## EXERCISE AIM
Return every one of the lines below without any change, and leave the pictures out of your answer.

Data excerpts

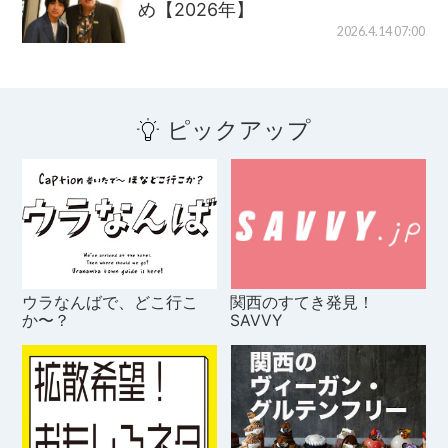
め【2026年】
2026.4.14 07:00
ピックアップ
ウラなんばで、どこ行こ
関西のすてき発見！
か〜？
SAVVY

## SOLUTION TO THIS TASK
め【2026年】
2026.4.14 07:00
ピックアップ
ウラなんばで、どこ行こ
関西のすてき発見！
か〜？
SAVVY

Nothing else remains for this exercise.